I don’t know what they usually do at the Bulletin. My SOP is to contact someone at a local university — a professor or, in this case, an IT person — to comment. But Axelrod preferred to take the police at their word, and it’s pretty clear that the police were wrong. That’s the danger of a reporter not bothering to get both sides. Sometimes the one side you get is wrong. (Although, to be fair, the comment was made on Axelrod’s blog and is an opinion, not a news story.)
Oddly, like some of the Amero-related material on the paper’s Web site, this blog entry has disappered. Luckily, though, there’s Google’s cache of it. (Scroll down to the Feb. 6 entry.)
Whatever happens to Julie Amero, the case is going to be regarded as an important one. No, it’s not like OJ, but people will talk about it and possibly debate it in the future. It’s unfortunate that the Norwich Bulletin is removing content related to the case. It’s content that could someday be nice to have as part of the archive.

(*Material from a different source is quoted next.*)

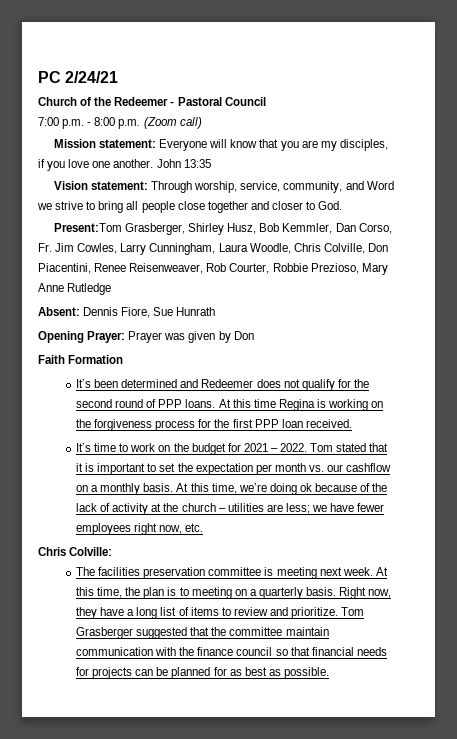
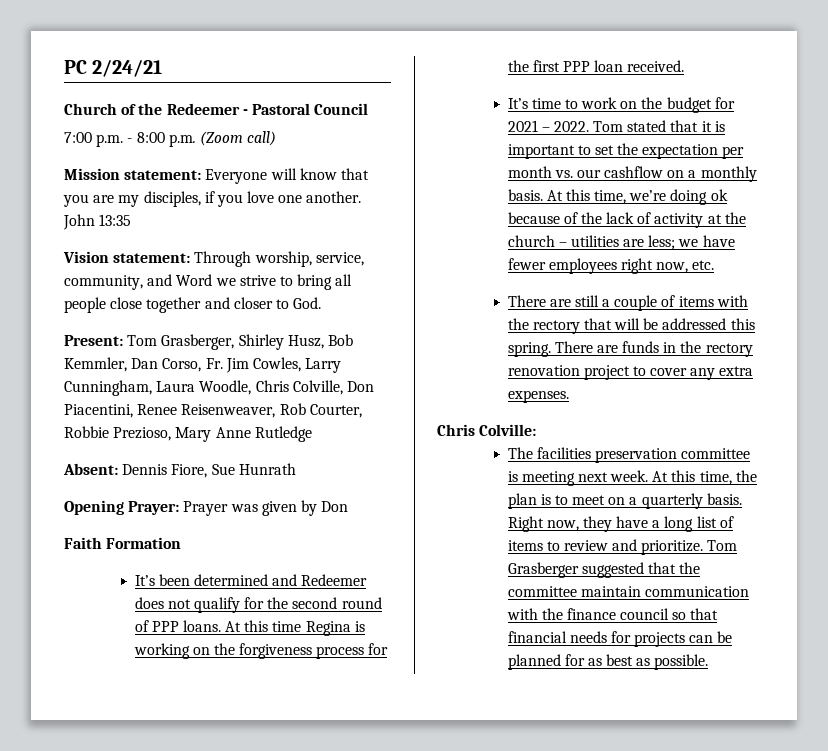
[53,223,122,232] Present:Tom -> [64,335,158,346] Present: Tom
(204, 527) none -> [507,295,748,311] [507,318,755,334] [507,341,753,357] [507,365,754,380] [507,390,569,403] // There are still a couple of items with the rectory that will be addressed this spring. There are funds in the rectory renovation project to cover any extra expenses.
[191,587,232,599] meeting -> [572,495,606,505] meet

I’ve taken to capturing every Bulletin story related to the case, just to have. You never know.











Leland says:
Everything you said was dead on accurate. They took the most basic concepts of Journalism and stomped them into dust.
That said, there is one glaring possible reason why The Norwich Bulletin is pulling content down.
It is obvious there are excellent grounds for an appeal court to overturn the conviction and order a new trial. If the state is stupid enough to try her again, I predict a slam dunk victory for the defense. (Especially with competent council and a well spanked judge.)
If I were Julie Amero, I’d have a civil attorney warming up in the bullpen. There is still the matter of the damage to her good name, her loss of a career, financial costs and changes in her mental state as a direct result of this clearly malicious prosecution of an innocent woman. (I still want to be a lawyer if I ever grow up…)
The legal counsel for the Norwich Bulletin has to be thinking the same thing. Anyone want to bet whether or not the managing editor was told to get into damage control mode?